The company, which sells enterprise security management software to numerous federal agencies, is unveiling the newest release, version 3.5, of its flagship Enterprise Security Management (ESM) software.
ESM 3.5 helps organizations fight insider threats ' disgruntled employees who use their authorized access to do their employer harm, Gretchen Hellman, senior product marketing manager, said.
The program introduces operational time analysis, which enables organizations create profiles of when applications and systems are supposed to be used, Hellman said.
Any activity outside the profile's parameters are flagged and evaluated for risk according to the authorization of the targeted individual and the application being used, she said.
ESM 3.5 also has self-monitoring and self-diagnostic functions to increase manageability of enterprisewide implementations, Hellman said.
ArcSight is also planning to release two new applications to add extra threat-detection and threat-stopping capabilities to its ESM software, Steve Sommer, senior vice president of marketing and business development at ArcSight, said.
The first, ArcSight Pattern Discovery, contains an automated pattern-recognition engine that can find repeating event sequences in data collected by ESM 3.0 and 3.5, Sommer said.
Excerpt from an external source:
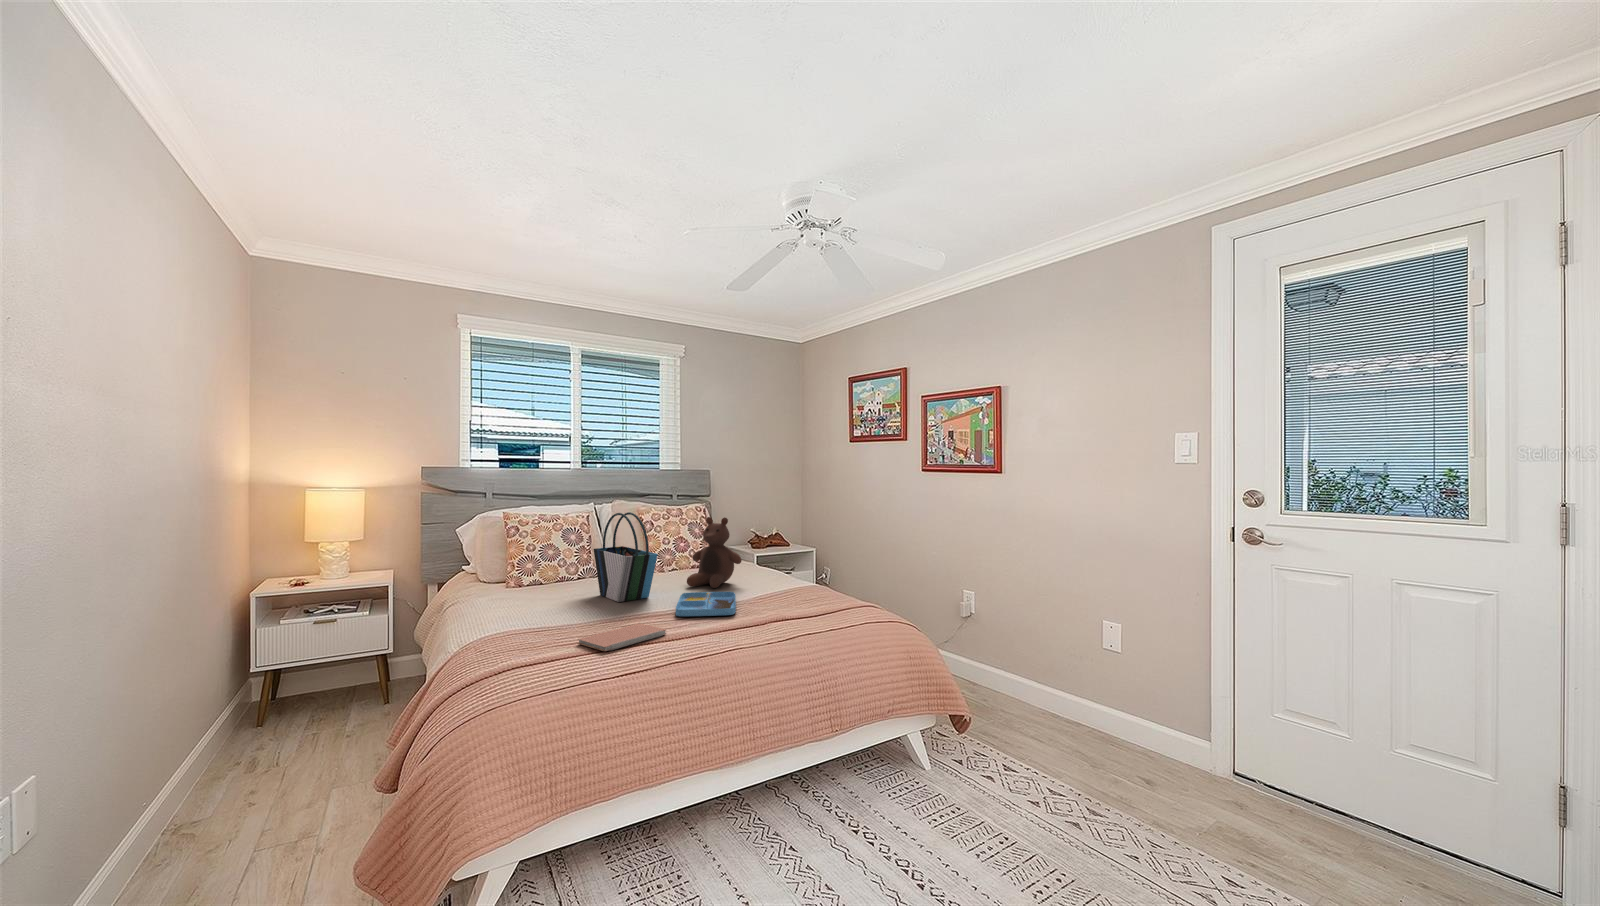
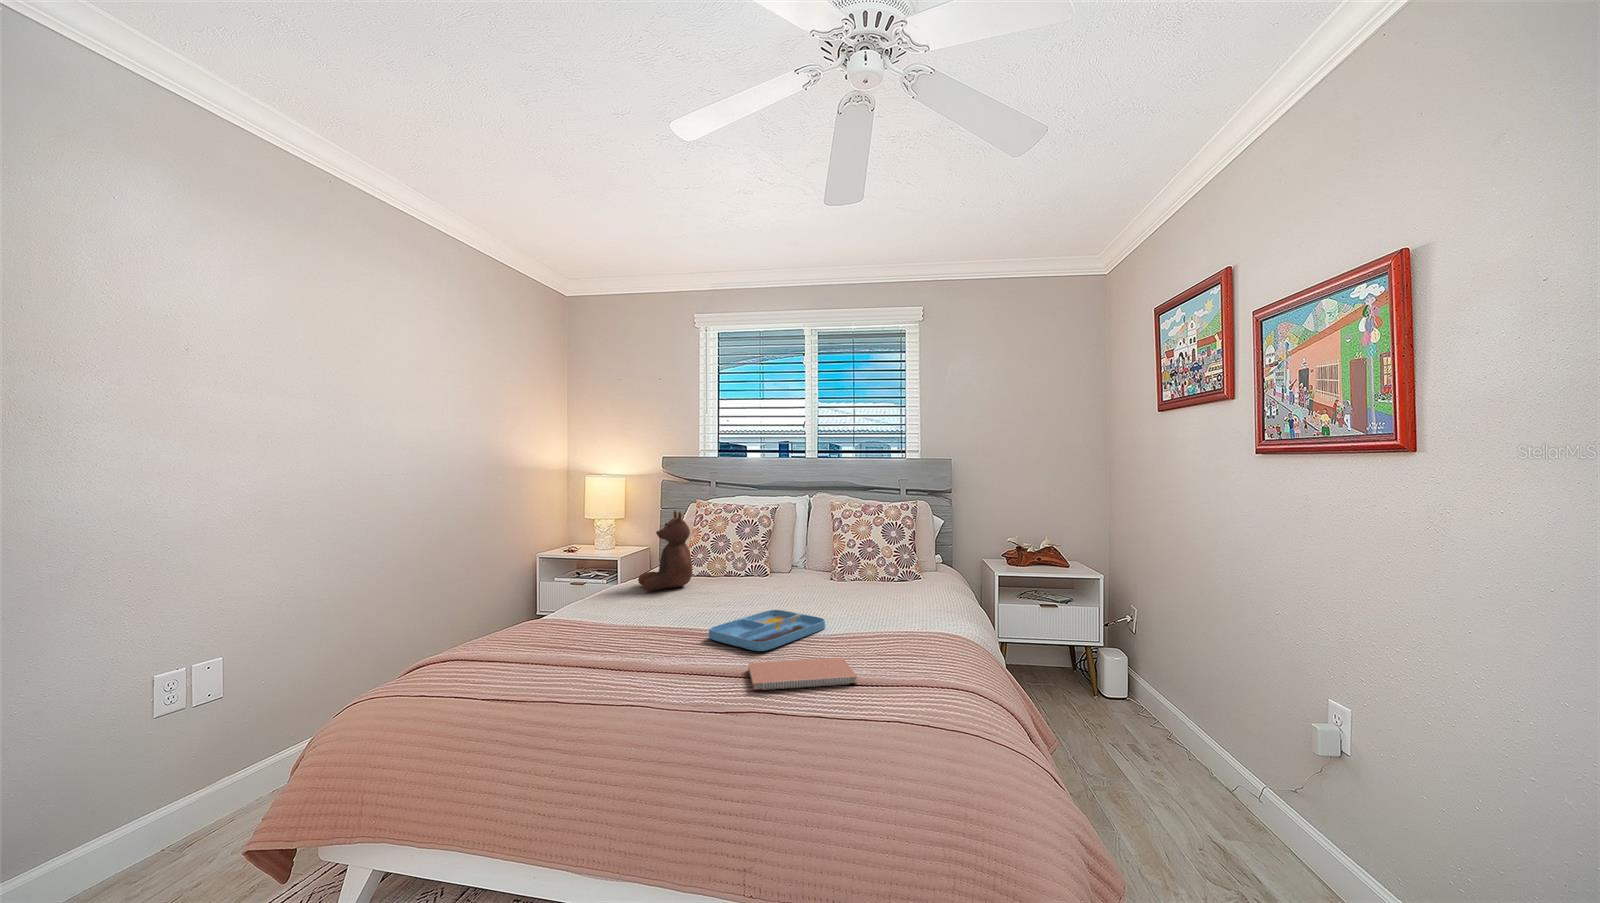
tote bag: present [594,512,658,602] -> none [705,505,757,608]
stuffed bear: present [687,517,742,588] -> present [638,511,692,591]
notebook: present [578,623,666,651] -> present [748,658,857,690]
Such sequences can indicate policy violations and insider and outsider threats.
The software can detect 'low-and-slow' cyberattacks, evolving worm variants and other assaults used by more-sophisticated attackers, Sommer said. It then automatically creates rules to identify and block those threats.
The second, ArcSight Interactive Discovery software, translates complex data into customizable visual images to explain individual attacks, Sommer said. Users can view all data from one perspective, such as geospatial or time, and determine the security and business impacts of a given event.
The program enables technical personnel to communicate better with nontechnical decision-makers, Sommer said. It also helps executives understand the wide-ranging effects of specific security threats as well as their organization's overall security posture.